DATA FOR THIS TASK:
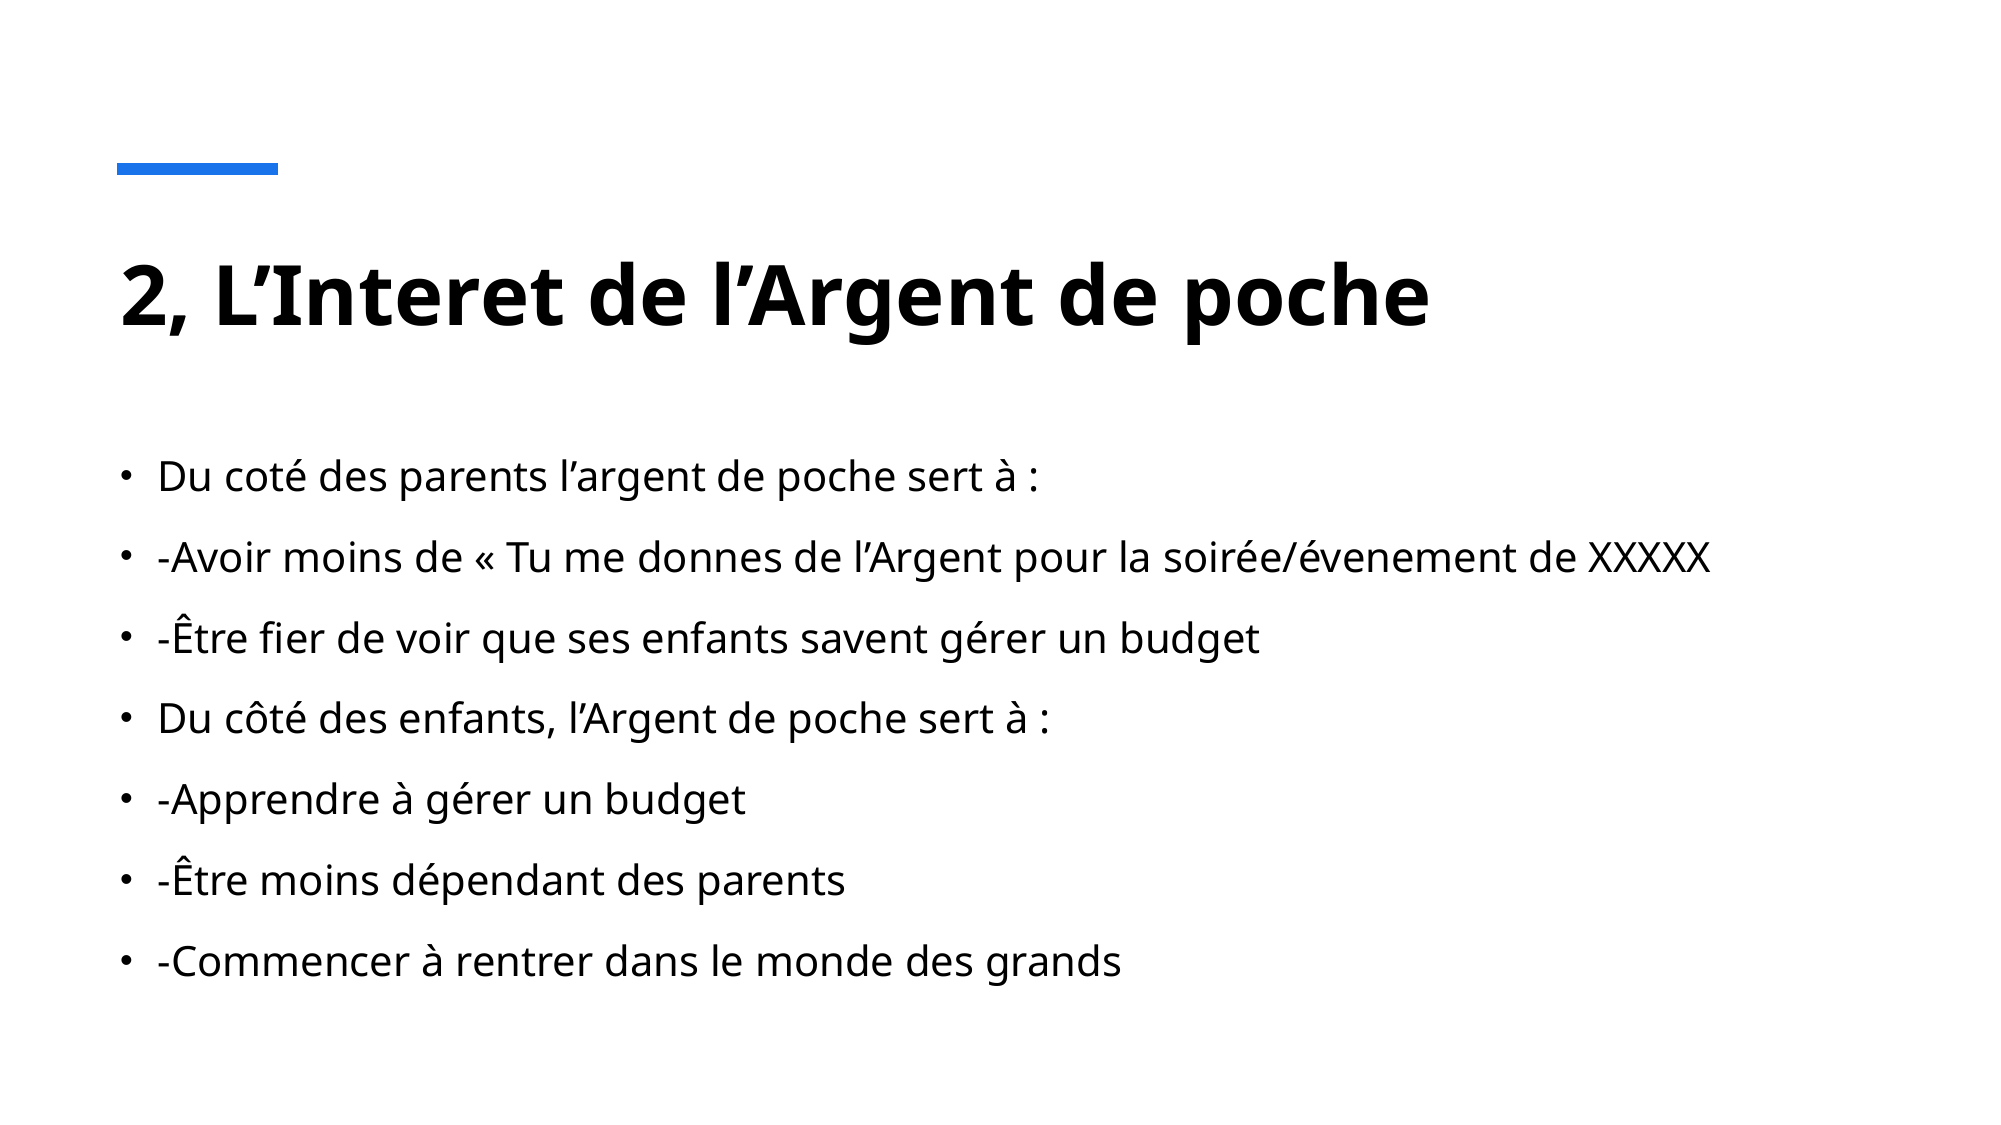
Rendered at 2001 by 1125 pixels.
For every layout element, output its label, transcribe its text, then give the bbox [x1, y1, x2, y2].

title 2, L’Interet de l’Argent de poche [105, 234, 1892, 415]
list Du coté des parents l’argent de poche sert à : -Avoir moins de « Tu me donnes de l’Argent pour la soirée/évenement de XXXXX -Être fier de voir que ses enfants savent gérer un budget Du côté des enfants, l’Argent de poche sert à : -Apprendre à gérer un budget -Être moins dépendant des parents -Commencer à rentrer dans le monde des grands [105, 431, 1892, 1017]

---

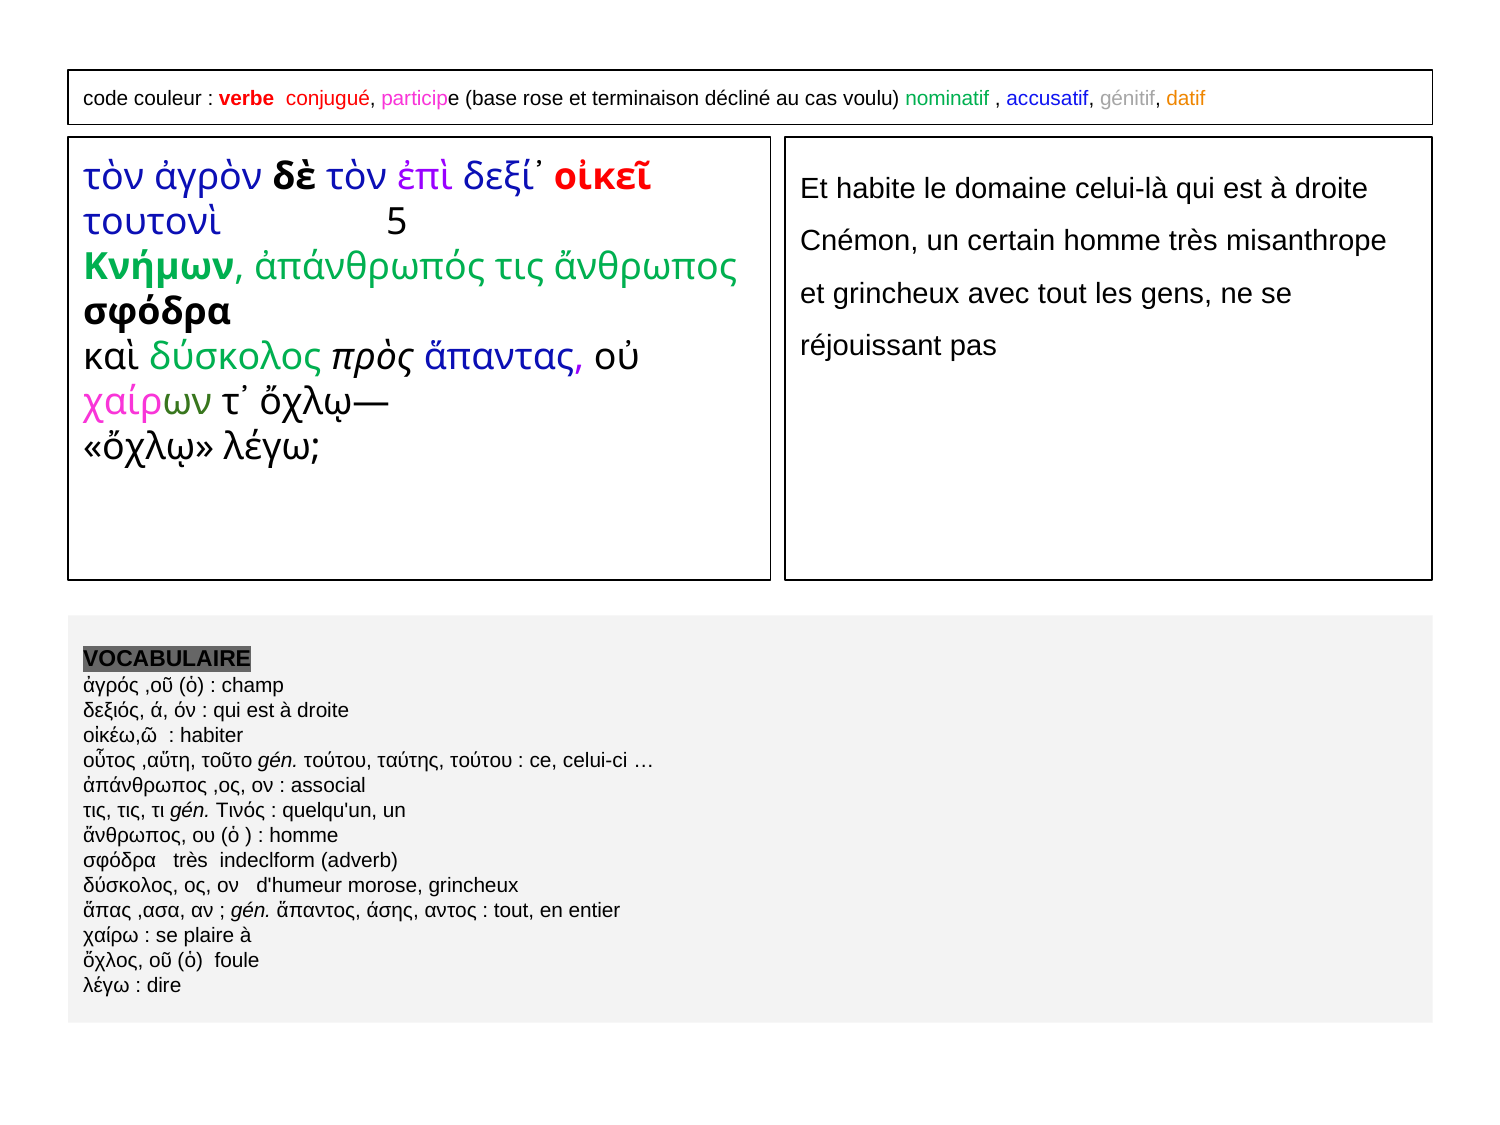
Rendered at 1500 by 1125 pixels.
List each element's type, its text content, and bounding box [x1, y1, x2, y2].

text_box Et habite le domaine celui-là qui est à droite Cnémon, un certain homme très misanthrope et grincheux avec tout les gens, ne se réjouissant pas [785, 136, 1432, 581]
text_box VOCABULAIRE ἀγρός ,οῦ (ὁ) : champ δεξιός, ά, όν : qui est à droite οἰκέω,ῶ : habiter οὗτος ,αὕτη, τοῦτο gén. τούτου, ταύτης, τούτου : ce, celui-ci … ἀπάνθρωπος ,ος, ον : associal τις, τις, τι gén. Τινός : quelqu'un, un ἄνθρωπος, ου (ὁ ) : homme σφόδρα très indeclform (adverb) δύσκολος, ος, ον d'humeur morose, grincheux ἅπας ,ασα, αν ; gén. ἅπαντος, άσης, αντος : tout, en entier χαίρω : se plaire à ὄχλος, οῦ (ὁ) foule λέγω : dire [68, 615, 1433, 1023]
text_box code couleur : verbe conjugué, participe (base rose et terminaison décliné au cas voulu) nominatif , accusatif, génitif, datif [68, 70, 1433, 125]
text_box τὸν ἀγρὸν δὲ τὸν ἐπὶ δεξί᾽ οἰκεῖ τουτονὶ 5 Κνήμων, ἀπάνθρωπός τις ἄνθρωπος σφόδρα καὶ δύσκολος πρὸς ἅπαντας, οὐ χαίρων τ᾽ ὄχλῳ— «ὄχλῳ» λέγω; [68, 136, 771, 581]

EXERCISE: Begin at the line that has "Rendered at 2001 by 1125 pixels." and stop after the line that has "list Du coté", writing out only those lines with "transcribe" swapped for "copy out" and nothing else altered.

ANSWER FOR THE TASK:
Rendered at 2001 by 1125 pixels.
For every layout element, output its label, copy out its text, then give the bbox [x1, y1, x2, y2].

title 2, L’Interet de l’Argent de poche [105, 234, 1892, 415]
list Du coté des parents l’argent de poche sert à : -Avoir moins de « Tu me donnes de l’Argent pour la soirée/évenement de XXXXX -Être fier de voir que ses enfants savent gérer un budget Du côté des enfants, l’Argent de poche sert à : -Apprendre à gérer un budget -Être moins dépendant des parents -Commencer à rentrer dans le monde des grands [105, 431, 1892, 1017]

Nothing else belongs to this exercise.